VATICAN CITY — Cardinal Walter Kasper’s Feb. 20 address on marriage to a group of cardinals, controversial for its comments on remarriage and the reception of Holy Communion, is to be published as a book this week, he says.
The booklet, Gospel of the Family, will be released in Italian and German, and will feature the text of his speech. Its 78 pages will include two additional texts from Cardinal Kasper.
In a March 10 interview with Vatican Radio, Cardinal Kasper, the president emeritus of the Pontifical Council for Promoting Christian Unity, said, “My main intention was not to speak about divorced and remarried people but to speak about the Gospel of the family.”
Of the five sections of his address, only the last was devoted to divorce and remarriage.

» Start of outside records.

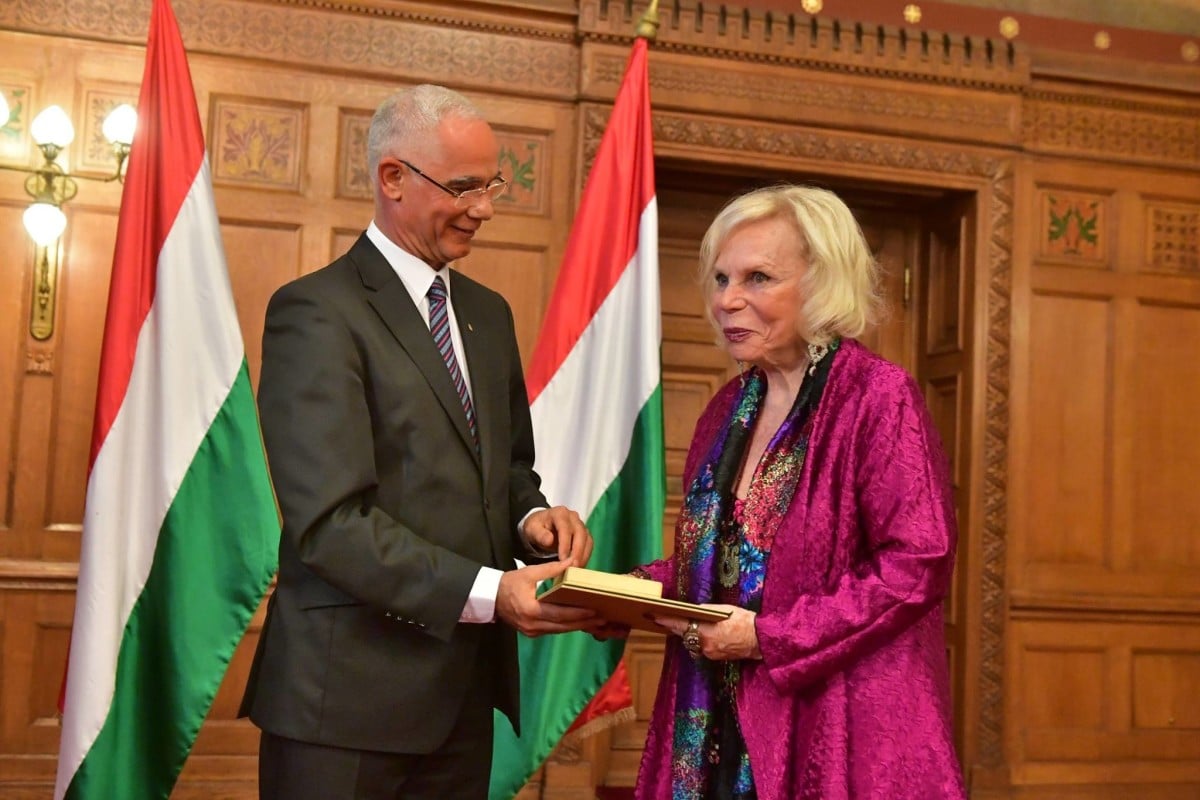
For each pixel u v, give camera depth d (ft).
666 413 16.25
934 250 16.87
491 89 14.48
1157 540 16.38
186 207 9.82
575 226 11.19
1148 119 16.56
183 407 9.60
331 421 5.89
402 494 6.16
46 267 13.29
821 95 15.21
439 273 6.78
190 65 13.78
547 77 14.66
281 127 14.02
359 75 14.19
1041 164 16.24
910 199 16.43
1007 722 15.60
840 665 5.43
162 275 9.71
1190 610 16.24
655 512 10.55
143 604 9.45
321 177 14.07
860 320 5.98
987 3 15.93
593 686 10.66
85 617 9.20
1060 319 16.22
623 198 11.14
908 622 5.42
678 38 14.75
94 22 13.52
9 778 13.03
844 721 5.44
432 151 6.37
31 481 13.30
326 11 14.10
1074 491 16.17
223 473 9.57
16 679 13.16
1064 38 16.16
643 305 10.92
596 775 14.80
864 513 5.65
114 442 9.43
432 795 6.47
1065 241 16.30
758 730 5.59
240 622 9.41
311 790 5.99
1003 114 15.76
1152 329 16.53
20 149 13.37
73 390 13.43
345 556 5.77
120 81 13.58
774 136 15.06
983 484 15.65
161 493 9.48
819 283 5.91
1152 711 16.17
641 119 11.26
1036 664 15.92
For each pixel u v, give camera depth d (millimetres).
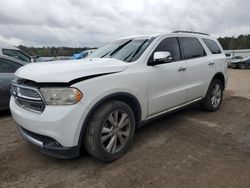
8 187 2414
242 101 6371
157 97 3463
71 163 2881
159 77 3445
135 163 2852
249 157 2998
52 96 2451
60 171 2707
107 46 4227
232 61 26203
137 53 3406
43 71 2600
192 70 4168
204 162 2865
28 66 3014
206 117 4758
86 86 2523
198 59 4402
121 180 2498
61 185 2438
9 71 5113
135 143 3439
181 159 2945
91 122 2641
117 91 2812
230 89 8875
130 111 3020
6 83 4977
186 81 4059
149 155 3059
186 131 3943
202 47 4676
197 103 4652
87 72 2609
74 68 2627
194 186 2375
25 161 2939
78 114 2469
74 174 2641
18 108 2871
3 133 3920
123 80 2898
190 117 4746
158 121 4477
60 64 2871
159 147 3305
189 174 2594
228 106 5742
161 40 3689
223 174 2592
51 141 2547
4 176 2607
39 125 2482
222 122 4438
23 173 2668
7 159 2990
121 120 2930
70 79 2445
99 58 3502
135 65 3156
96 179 2531
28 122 2588
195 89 4340
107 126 2805
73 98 2445
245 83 11148
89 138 2648
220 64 5062
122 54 3557
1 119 4781
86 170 2721
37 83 2553
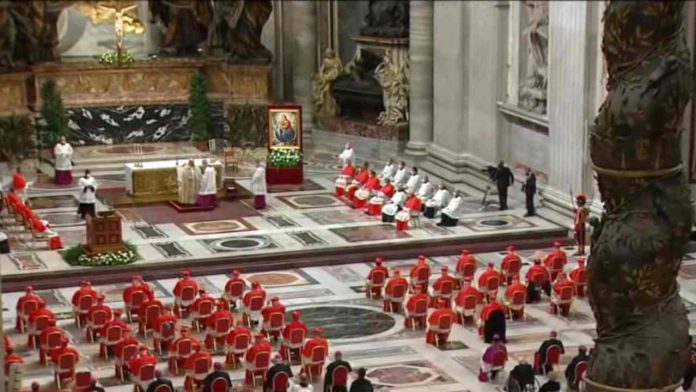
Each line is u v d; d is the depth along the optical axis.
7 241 31.78
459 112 40.50
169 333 25.14
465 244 33.28
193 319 26.58
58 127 42.56
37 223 32.66
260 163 41.09
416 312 26.91
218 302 26.86
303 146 44.78
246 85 45.00
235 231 34.12
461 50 40.22
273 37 47.19
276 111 39.34
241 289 27.67
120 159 41.78
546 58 36.72
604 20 10.52
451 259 32.50
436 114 41.69
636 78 10.30
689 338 10.88
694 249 27.45
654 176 10.49
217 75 45.19
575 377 22.34
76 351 23.86
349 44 47.41
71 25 46.44
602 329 10.93
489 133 39.50
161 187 37.25
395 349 25.84
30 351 25.66
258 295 26.72
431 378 24.17
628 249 10.55
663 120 10.29
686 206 10.59
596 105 33.78
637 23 10.19
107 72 44.16
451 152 41.00
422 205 35.41
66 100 43.75
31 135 41.97
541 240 33.78
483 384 23.83
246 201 37.34
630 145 10.40
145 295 26.88
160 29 46.97
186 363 23.59
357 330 27.02
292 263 31.72
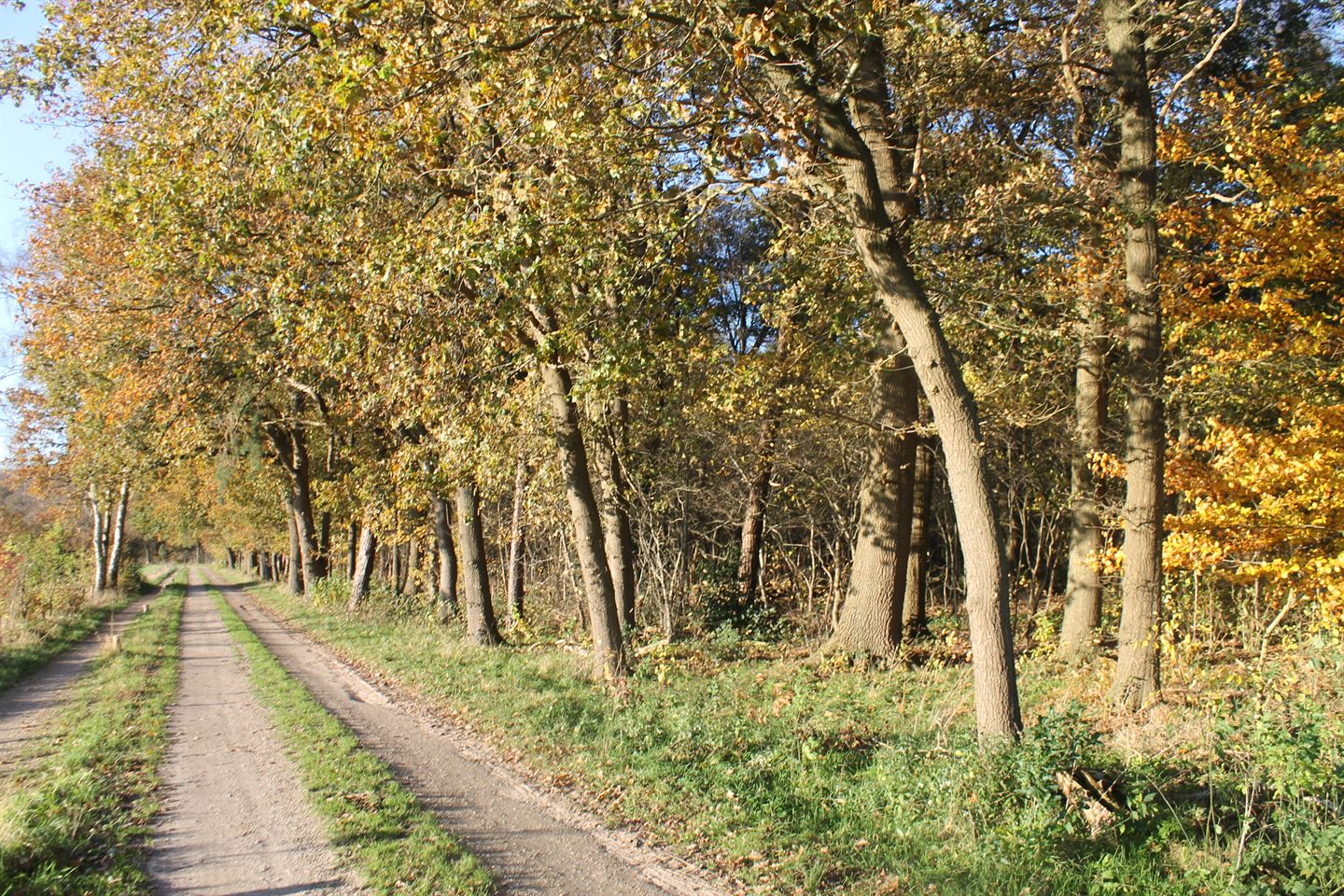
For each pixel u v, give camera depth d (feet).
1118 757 24.50
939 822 20.89
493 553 106.93
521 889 18.65
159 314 63.16
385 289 38.24
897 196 40.65
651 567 68.80
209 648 61.62
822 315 46.42
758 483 66.54
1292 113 44.88
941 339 24.77
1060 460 64.75
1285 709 21.99
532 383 46.93
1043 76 42.29
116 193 43.14
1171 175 43.29
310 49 32.63
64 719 35.94
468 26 28.07
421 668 47.75
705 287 36.35
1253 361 33.32
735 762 26.76
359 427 76.54
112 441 78.69
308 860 20.02
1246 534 29.19
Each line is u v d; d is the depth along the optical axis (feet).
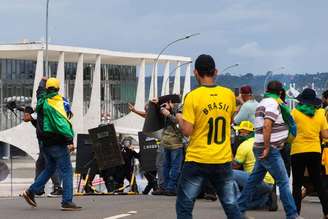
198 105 25.40
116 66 354.13
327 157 42.04
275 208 39.70
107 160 54.49
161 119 47.75
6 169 64.34
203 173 25.53
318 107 36.04
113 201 44.52
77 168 56.34
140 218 35.22
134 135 274.98
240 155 39.73
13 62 294.05
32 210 38.37
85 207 40.11
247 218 35.04
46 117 36.94
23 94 296.30
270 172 33.65
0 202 43.60
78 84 288.51
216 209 39.81
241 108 43.34
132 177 57.77
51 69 306.55
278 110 33.24
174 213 37.32
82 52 287.07
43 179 38.86
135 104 336.49
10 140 271.28
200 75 25.98
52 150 37.40
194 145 25.58
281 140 33.47
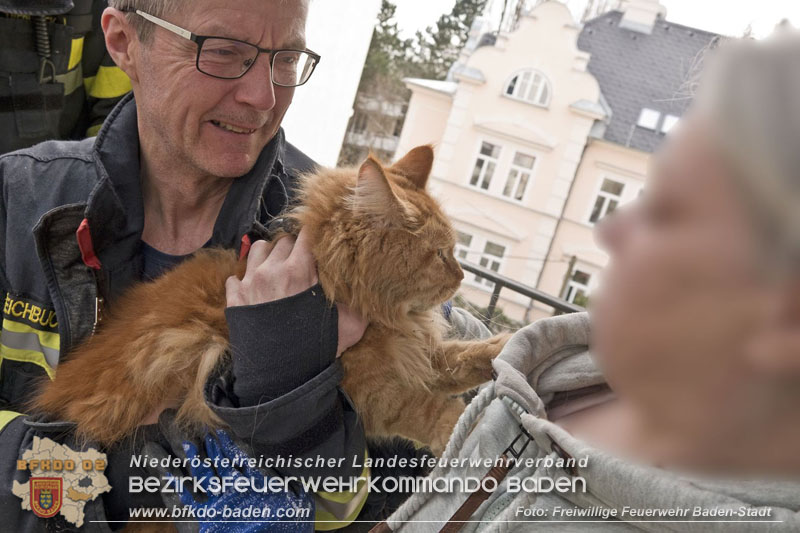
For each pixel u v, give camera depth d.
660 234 0.44
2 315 1.39
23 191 1.33
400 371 1.32
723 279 0.38
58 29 1.82
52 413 1.25
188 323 1.24
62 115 1.97
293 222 1.31
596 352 0.51
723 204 0.39
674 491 0.49
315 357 1.07
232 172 1.29
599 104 12.26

Earlier sections focused on the family in creation and redemption, the domestic church, and sin in families.
“I think the majority of young people want stable relationships, want to live in a family,” he told Vatican Radio. “And therefore the Church has to help them, so I wanted to build up a new, better, more deep understanding of family life.”
Cardinal Kasper, who was invited to speak at the consistory by Pope Francis, said, “I told the Pope from the very beginning that I have my opinions, and the Pope encouraged me to speak about my opinions — he wanted an open discussion about an urgent problem.”
Noted Vatican observer Sandro Magister wrote March 11 in his blog “Settimo Cielo” that the cardinal’s speech generated “a very animated discussion, with numerous cardinals of the first order intervening against the thesis presented by Kasper.”
Cardinal Kasper had alleged that in the early Church, someone who entered a new relationship, even though their lawful spouse was still alive, was allowed “a life raft through admission to Communion,” and only after completing “a period of penance.” He suggested to the cardinals that while it was not a general solution, this might be a possible path for the “smaller segment of the divorced and remarried” interested in the sacraments, that repented of the first marriage’s failure, but “cannot abandon without further harm” the family of their second union.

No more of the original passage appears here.